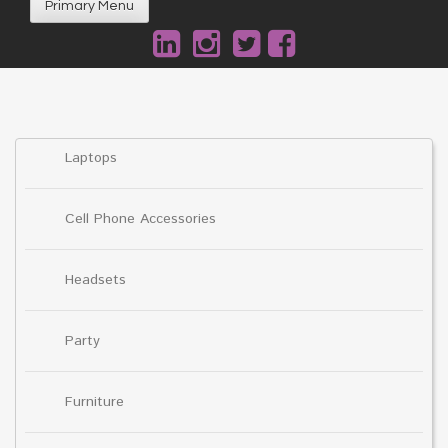
Primary Menu
Laptops
Cell Phone Accessories
Headsets
Party
Furniture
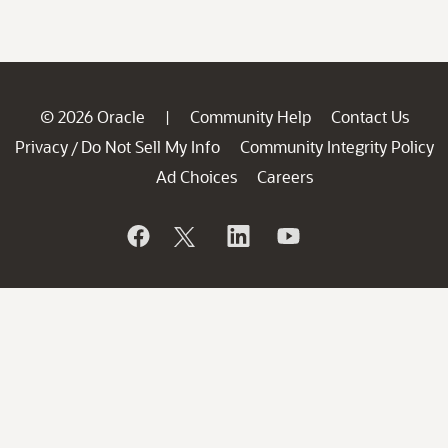
© 2026 Oracle
Community Help
Contact Us
|
Privacy
Do Not Sell My Info
Community Integrity Policy
/
Ad Choices
Careers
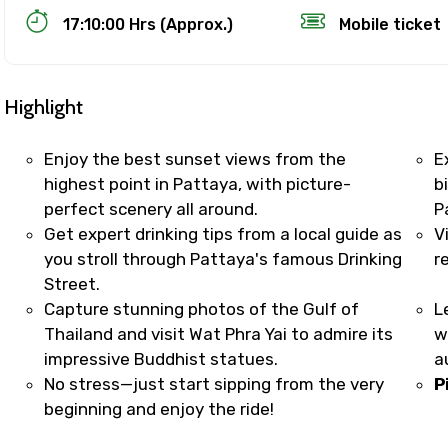
17:10:00 Hrs (Approx.)
Mobile ticket
Highlight
Enjoy the best sunset views from the
E
highest point in Pattaya, with picture-
b
perfect scenery all around.
P
Track Booking Support – Only 1.55 
Get expert drinking tips from a local guide as
V
you stroll through Pattaya's famous Drinking
r
Street.
booking is handled on priority with faster confirmation 
Capture stunning photos of the Gulf of
L
sts.
Thailand and visit Wat Phra Yai to admire its
w
t WhatsApp / phone support for quick updates and issue 
impressive Buddhist statues.
a
r assistance for date changes, name corrections, or spec
No stress—just start sipping from the very
P
er policy).
beginning and enjoy the ride!
iate notification via WhatsApp or email once booking is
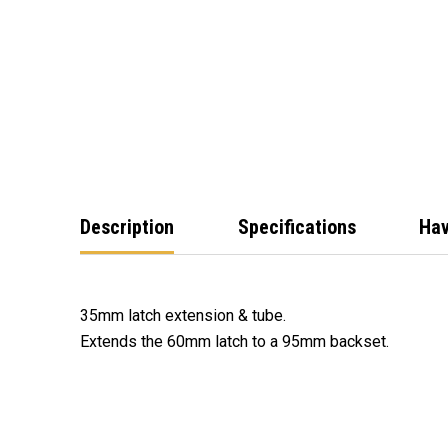
Description
Specifications
Hav
35mm latch extension & tube.
Extends the 60mm latch to a 95mm backset.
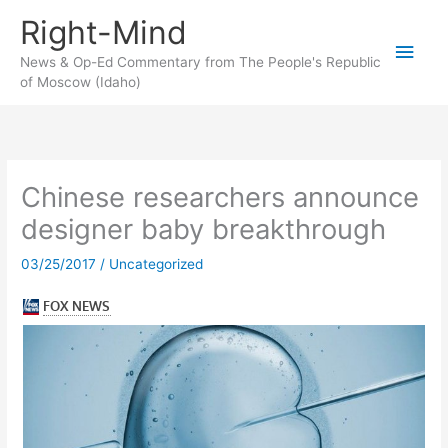
Skip
Right-Mind
to
Main
content
News & Op-Ed Commentary from The People's Republic
of Moscow (Idaho)
Men
Chinese researchers announce
designer baby breakthrough
03/25/2017
/
Uncategorized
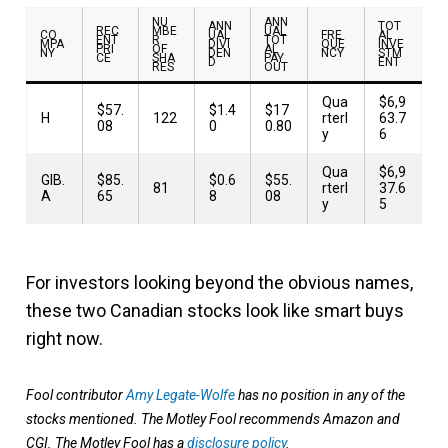
NU
ANN
ANN
TOT
REC
MBE
UAL
CO
UAL
FRE
AL
ENT
R
TOT
MPA
DIVI
QUE
INVE
PRI
OF
AL
NY
DEN
NCY
STM
CE
SHA
PAY
D
ENT
RES
OUT
Qua
$6,9
$57.
$1.4
$17
H
122
rterl
63.7
08
0
0.80
y
6
Qua
$6,9
GIB.
$85.
$0.6
$55.
81
rterl
37.6
A
65
8
08
y
5
For investors looking beyond the obvious names,
these two Canadian stocks look like smart buys
right now.
Fool contributor
Amy Legate-Wolfe
has no position in any of the
stocks mentioned. The Motley Fool recommends Amazon and
CGI. The Motley Fool has a
disclosure policy
.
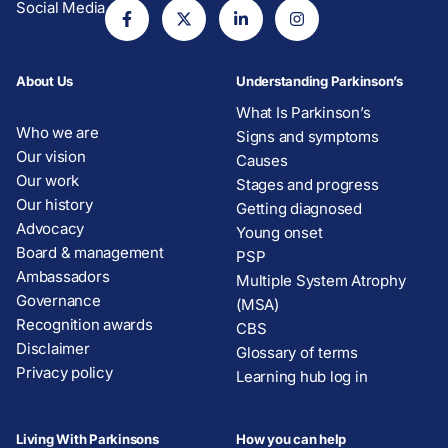
Social Media
About Us
Understanding Parkinson’s
What Is Parkinson’s
Who we are
Signs and symptoms
Our vision
Causes
Our work
Stages and progress
Our history
Getting diagnosed
Advocacy
Young onset
Board & management
PSP
Ambassadors
Multiple System Atrophy
Governance
(MSA)
Recognition awards
CBS
Disclaimer
Glossary of terms
Privacy policy
Learning hub log in
Living With Parkinsons
How you can help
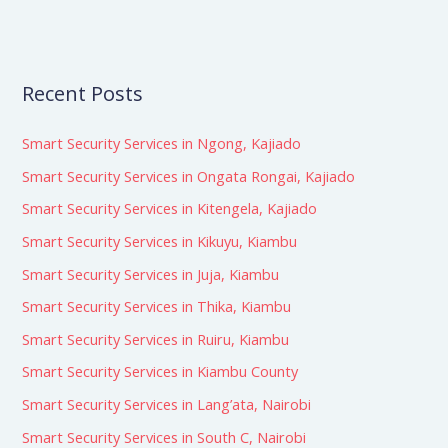
Recent Posts
Smart Security Services in Ngong, Kajiado
Smart Security Services in Ongata Rongai, Kajiado
Smart Security Services in Kitengela, Kajiado
Smart Security Services in Kikuyu, Kiambu
Smart Security Services in Juja, Kiambu
Smart Security Services in Thika, Kiambu
Smart Security Services in Ruiru, Kiambu
Smart Security Services in Kiambu County
Smart Security Services in Lang’ata, Nairobi
Smart Security Services in South C, Nairobi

## [Work required]
Among the lines of the material, find those holding the word "Fool" and return them.

## [Output for this exercise]
Fool contributor
stocks mentioned. The Motley Fool recommends Amazon and
CGI. The Motley Fool has a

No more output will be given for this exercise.